──────── Given data

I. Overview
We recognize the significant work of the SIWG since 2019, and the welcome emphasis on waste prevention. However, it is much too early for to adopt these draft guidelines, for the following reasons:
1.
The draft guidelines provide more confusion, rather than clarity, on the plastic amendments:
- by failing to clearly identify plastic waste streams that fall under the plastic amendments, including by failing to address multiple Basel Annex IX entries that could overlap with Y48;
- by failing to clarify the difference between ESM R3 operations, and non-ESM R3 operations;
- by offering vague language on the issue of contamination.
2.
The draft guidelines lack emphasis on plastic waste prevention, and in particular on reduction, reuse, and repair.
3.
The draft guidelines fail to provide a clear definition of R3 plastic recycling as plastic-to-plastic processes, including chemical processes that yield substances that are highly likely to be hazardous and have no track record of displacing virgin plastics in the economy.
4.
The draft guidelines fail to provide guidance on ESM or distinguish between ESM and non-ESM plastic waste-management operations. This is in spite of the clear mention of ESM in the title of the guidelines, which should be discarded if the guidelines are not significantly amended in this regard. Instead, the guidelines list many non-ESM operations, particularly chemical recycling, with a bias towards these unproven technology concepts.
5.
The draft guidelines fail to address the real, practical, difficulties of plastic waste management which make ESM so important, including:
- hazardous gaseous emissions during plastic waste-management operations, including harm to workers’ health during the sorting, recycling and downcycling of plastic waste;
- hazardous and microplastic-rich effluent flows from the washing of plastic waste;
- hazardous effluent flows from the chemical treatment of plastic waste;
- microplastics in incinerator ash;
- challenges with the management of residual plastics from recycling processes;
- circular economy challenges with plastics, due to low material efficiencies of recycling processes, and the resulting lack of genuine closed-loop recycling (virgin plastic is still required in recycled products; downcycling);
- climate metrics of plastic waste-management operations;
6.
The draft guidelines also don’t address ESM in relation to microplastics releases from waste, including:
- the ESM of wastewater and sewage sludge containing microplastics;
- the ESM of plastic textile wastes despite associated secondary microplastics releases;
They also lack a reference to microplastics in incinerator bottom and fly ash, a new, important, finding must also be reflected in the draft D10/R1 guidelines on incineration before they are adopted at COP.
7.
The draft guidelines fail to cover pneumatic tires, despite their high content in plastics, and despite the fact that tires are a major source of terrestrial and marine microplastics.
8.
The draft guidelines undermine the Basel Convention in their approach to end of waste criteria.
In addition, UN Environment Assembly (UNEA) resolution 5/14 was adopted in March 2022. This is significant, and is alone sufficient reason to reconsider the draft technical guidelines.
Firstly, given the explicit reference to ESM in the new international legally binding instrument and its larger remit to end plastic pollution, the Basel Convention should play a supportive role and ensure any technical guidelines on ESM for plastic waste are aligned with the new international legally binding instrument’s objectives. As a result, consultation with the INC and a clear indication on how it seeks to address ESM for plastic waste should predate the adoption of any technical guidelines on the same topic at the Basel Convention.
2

────────────────
──────── Given data

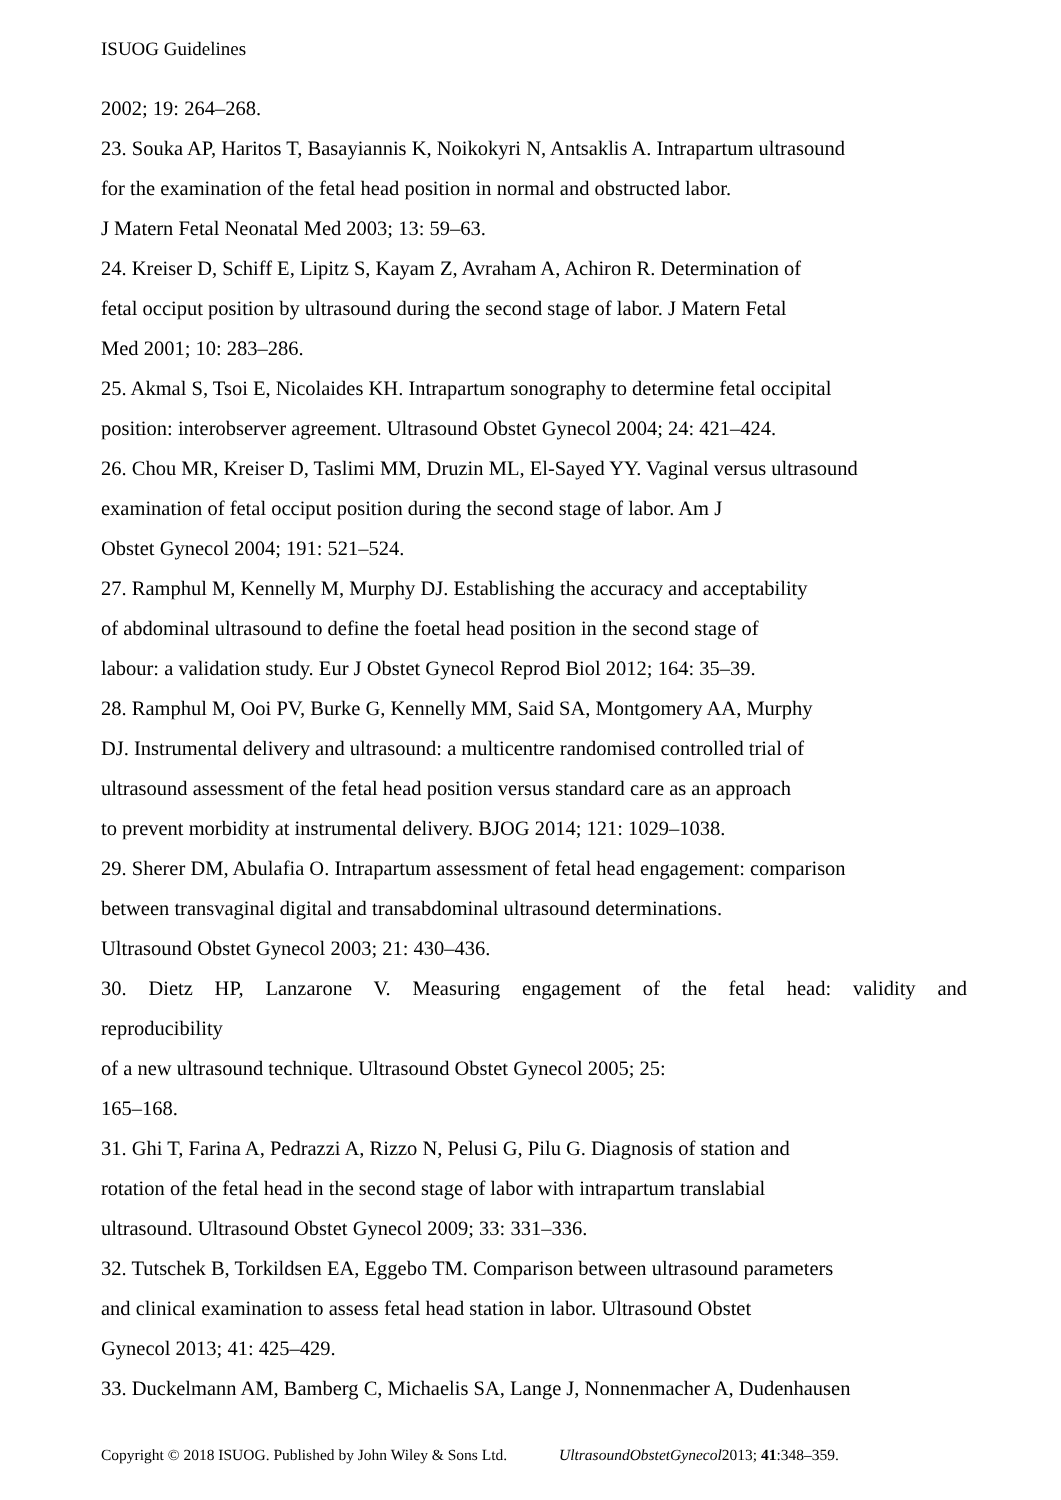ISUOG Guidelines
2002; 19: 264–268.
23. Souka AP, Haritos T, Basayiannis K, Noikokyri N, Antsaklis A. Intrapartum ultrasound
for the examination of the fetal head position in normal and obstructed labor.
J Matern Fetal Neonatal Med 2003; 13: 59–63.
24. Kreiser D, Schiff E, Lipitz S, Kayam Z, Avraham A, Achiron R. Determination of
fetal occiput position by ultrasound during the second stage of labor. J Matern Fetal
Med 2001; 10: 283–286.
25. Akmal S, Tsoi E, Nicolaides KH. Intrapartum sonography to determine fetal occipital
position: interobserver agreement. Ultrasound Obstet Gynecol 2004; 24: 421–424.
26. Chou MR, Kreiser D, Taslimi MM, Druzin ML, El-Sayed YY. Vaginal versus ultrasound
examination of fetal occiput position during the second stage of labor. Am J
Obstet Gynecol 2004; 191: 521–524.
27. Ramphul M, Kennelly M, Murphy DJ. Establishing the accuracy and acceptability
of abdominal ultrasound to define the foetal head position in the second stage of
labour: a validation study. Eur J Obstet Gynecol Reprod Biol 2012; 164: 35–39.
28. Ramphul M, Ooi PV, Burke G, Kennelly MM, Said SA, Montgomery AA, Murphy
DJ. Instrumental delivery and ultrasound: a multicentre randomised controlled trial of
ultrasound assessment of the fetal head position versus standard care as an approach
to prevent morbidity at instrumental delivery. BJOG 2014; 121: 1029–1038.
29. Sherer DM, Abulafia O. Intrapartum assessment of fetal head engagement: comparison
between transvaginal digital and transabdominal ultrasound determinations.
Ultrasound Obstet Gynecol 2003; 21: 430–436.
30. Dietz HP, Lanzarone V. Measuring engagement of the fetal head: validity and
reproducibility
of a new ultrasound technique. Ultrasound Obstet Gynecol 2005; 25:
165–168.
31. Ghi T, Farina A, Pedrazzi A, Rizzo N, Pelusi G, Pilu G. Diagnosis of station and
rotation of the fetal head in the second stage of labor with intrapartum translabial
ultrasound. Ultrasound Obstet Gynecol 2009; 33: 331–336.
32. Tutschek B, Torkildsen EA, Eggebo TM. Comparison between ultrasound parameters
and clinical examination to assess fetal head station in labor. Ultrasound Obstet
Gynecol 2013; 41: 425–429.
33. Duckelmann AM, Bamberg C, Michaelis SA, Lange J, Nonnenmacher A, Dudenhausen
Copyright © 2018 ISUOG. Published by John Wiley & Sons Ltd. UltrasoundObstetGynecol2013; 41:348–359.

────────────────
──────── Given data

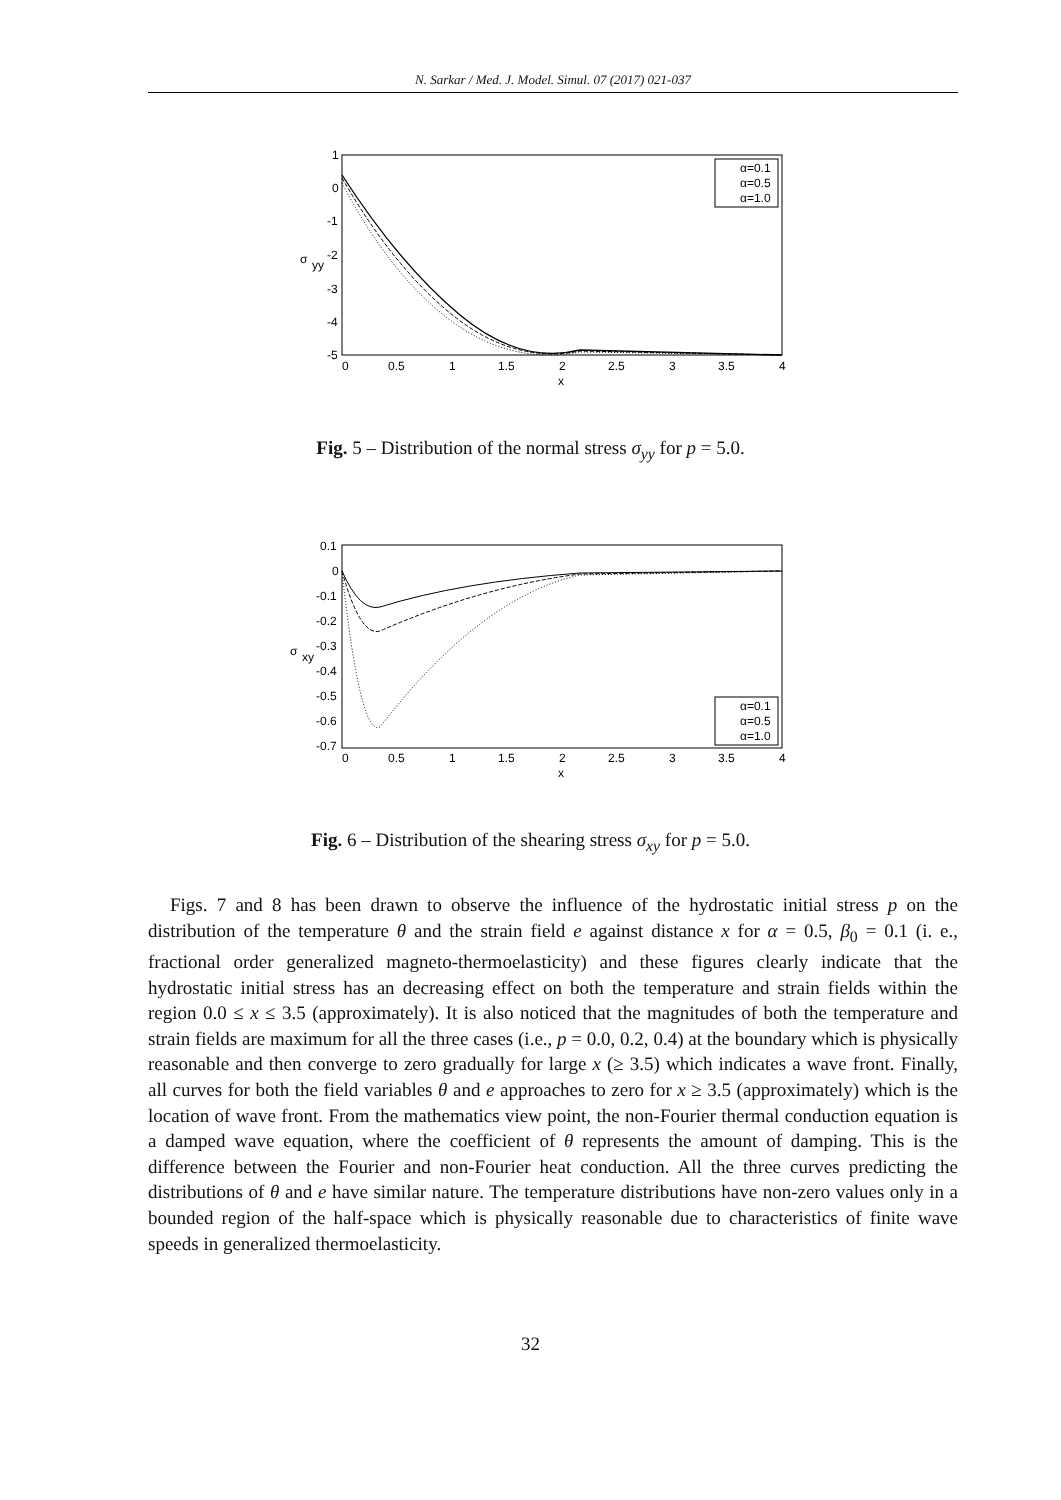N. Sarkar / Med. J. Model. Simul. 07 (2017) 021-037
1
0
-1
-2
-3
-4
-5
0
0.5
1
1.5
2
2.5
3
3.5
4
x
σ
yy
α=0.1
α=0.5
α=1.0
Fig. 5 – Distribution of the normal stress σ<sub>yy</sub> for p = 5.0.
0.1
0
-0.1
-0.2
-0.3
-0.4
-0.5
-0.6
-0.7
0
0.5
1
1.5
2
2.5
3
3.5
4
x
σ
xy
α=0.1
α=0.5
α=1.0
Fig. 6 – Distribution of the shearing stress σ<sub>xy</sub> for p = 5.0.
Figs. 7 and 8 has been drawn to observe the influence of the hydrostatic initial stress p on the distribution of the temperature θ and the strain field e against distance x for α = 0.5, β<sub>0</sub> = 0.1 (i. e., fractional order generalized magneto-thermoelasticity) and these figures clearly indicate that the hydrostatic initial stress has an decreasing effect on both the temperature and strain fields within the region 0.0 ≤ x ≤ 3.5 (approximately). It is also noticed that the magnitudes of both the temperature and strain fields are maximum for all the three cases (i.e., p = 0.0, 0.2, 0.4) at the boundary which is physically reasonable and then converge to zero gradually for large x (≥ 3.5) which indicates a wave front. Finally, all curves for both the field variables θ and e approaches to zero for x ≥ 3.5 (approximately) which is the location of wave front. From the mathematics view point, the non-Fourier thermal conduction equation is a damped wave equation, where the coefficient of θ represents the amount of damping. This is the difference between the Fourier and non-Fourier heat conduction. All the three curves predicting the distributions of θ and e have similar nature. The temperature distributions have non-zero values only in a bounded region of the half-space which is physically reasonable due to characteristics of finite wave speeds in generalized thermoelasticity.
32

────────────────

# Work instruction
Please copy out each line in the entries that mentions the string "Murphy".

# Solution below
27. Ramphul M, Kennelly M, Murphy DJ. Establishing the accuracy and acceptability
28. Ramphul M, Ooi PV, Burke G, Kennelly MM, Said SA, Montgomery AA, Murphy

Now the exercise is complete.